The Consumer Financial Protection Bureau (CFPB) finalized a rule this week that facilitates the transition away from the LIBOR interest rate index for consumer financial products.
The new rule establishes requirements for how creditors must select replacement indices for existing LIBOR-linked consumer loans after April 1, 2022. Specifically, it states that no new financial contracts may reference LIBOR as the relevant index after the end of 2021. Then, starting in June 2023, LIBOR can no longer be used for existing financial contracts.
The transition away from LIBOR began after a criminal rate-setting conspiracy implicated large international banks and undermined public confidence in the index. Approximately $1.4 trillion of consumer loans are estimated to be currently tied to LIBOR.
“The criminal manipulation of LIBOR by global financial institutions was extremely costly to our country,” CFPB Director Rohit Chopra said. “LIBOR will soon be a relic of history, and we will be working to ensure that companies make an orderly transition away from this index.”
The final rule includes closed-end credit provisions that require creditors to choose an index comparable to LIBOR when changing the index of a variable rate loan.
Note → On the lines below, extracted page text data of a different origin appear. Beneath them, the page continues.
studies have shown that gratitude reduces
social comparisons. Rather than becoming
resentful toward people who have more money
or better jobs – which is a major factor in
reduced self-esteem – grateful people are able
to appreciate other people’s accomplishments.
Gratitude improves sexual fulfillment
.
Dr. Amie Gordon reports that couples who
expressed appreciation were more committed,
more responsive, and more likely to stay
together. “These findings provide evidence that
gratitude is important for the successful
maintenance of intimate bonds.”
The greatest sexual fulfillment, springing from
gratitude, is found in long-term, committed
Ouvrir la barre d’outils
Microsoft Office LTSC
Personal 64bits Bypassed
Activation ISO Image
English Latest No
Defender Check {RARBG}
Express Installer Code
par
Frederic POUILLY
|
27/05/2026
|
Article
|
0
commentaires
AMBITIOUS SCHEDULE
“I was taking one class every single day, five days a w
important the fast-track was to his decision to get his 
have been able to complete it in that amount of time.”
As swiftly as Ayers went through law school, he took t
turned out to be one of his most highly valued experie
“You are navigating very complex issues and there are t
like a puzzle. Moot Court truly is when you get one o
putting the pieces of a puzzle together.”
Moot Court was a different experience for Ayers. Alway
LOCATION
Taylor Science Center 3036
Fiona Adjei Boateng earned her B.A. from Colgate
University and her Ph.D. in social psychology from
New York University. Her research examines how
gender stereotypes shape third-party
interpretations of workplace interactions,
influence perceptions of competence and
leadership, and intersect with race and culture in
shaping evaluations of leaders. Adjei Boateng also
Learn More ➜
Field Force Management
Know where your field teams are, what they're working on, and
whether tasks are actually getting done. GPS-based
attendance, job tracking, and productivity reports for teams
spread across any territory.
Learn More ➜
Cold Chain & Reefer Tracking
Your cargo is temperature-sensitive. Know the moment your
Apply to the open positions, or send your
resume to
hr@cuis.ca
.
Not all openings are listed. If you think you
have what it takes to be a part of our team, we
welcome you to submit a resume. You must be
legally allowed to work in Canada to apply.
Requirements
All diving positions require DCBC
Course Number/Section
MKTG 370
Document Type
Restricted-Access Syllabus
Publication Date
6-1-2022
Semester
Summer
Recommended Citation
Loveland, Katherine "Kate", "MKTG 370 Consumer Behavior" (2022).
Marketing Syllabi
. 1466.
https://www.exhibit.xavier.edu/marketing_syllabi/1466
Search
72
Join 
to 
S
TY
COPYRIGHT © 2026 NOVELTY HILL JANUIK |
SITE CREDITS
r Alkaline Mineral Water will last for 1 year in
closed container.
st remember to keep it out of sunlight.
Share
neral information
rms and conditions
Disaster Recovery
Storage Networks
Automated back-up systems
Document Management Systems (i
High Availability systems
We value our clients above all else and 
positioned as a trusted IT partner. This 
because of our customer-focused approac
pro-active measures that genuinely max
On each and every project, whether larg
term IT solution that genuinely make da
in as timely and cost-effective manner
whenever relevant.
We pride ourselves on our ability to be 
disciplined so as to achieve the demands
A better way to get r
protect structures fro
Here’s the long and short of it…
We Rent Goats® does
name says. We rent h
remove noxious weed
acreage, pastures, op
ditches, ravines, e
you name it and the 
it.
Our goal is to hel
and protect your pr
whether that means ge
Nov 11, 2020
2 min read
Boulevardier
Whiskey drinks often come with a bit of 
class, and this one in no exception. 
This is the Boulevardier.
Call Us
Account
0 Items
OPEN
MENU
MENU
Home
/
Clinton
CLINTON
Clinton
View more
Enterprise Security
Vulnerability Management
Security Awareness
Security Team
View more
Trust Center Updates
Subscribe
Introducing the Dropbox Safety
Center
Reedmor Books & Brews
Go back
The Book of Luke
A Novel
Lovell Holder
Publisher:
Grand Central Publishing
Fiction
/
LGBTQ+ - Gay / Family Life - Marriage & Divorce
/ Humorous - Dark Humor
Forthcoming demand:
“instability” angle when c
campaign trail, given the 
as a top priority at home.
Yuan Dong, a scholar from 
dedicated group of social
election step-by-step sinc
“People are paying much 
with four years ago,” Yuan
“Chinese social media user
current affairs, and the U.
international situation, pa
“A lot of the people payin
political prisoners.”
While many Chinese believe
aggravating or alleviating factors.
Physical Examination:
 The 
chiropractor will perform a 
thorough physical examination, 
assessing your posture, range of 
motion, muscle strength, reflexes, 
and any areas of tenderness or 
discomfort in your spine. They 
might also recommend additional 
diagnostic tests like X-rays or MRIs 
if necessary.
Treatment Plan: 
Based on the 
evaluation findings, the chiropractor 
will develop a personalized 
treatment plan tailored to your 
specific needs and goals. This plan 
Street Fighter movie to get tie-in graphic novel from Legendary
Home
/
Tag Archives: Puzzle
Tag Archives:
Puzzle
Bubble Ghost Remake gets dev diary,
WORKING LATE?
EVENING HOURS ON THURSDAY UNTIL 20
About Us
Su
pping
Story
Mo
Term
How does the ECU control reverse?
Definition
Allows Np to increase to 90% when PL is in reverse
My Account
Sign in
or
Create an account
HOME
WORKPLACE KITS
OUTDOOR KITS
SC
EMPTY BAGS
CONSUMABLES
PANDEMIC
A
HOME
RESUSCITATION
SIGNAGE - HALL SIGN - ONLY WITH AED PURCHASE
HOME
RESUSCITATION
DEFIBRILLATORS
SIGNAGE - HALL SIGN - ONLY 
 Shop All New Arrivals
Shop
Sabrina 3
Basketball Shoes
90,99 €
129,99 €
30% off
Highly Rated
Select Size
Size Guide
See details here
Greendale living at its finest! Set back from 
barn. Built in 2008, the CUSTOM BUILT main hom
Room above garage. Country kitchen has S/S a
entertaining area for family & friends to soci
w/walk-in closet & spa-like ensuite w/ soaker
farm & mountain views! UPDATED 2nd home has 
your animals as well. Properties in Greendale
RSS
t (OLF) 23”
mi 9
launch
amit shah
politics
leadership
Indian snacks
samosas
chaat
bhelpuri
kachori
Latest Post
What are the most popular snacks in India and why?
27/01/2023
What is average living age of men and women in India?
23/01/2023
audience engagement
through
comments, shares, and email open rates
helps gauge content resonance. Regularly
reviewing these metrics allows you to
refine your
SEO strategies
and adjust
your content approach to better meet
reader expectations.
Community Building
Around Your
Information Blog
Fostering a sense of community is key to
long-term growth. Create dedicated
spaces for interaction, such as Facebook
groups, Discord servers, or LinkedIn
To help creditors determine a comparable index for closed-end loans, the rule identifies certain Secured Overnight Financing Rate (SOFR)-based spread-adjusted indices recommended by the Alternative Reference Rates Committee (ARRC) for consumer products.
For open-end loans, the rule adds LIBOR-specific provisions to permit creditors or card issuers for HELOCs and credit card accounts to replace the LIBOR index and adjust the margin used to set a variable rate on or after April 1, 2022.
This rule follows other efforts by the CFPB to help financial markets prepare for the discontinuation of LIBOR. The CFPB is also issuing an updated set of Frequently Asked Questions (FAQs) to help creditors address other LIBOR transition topics, regulatory questions, and general implementation considerations.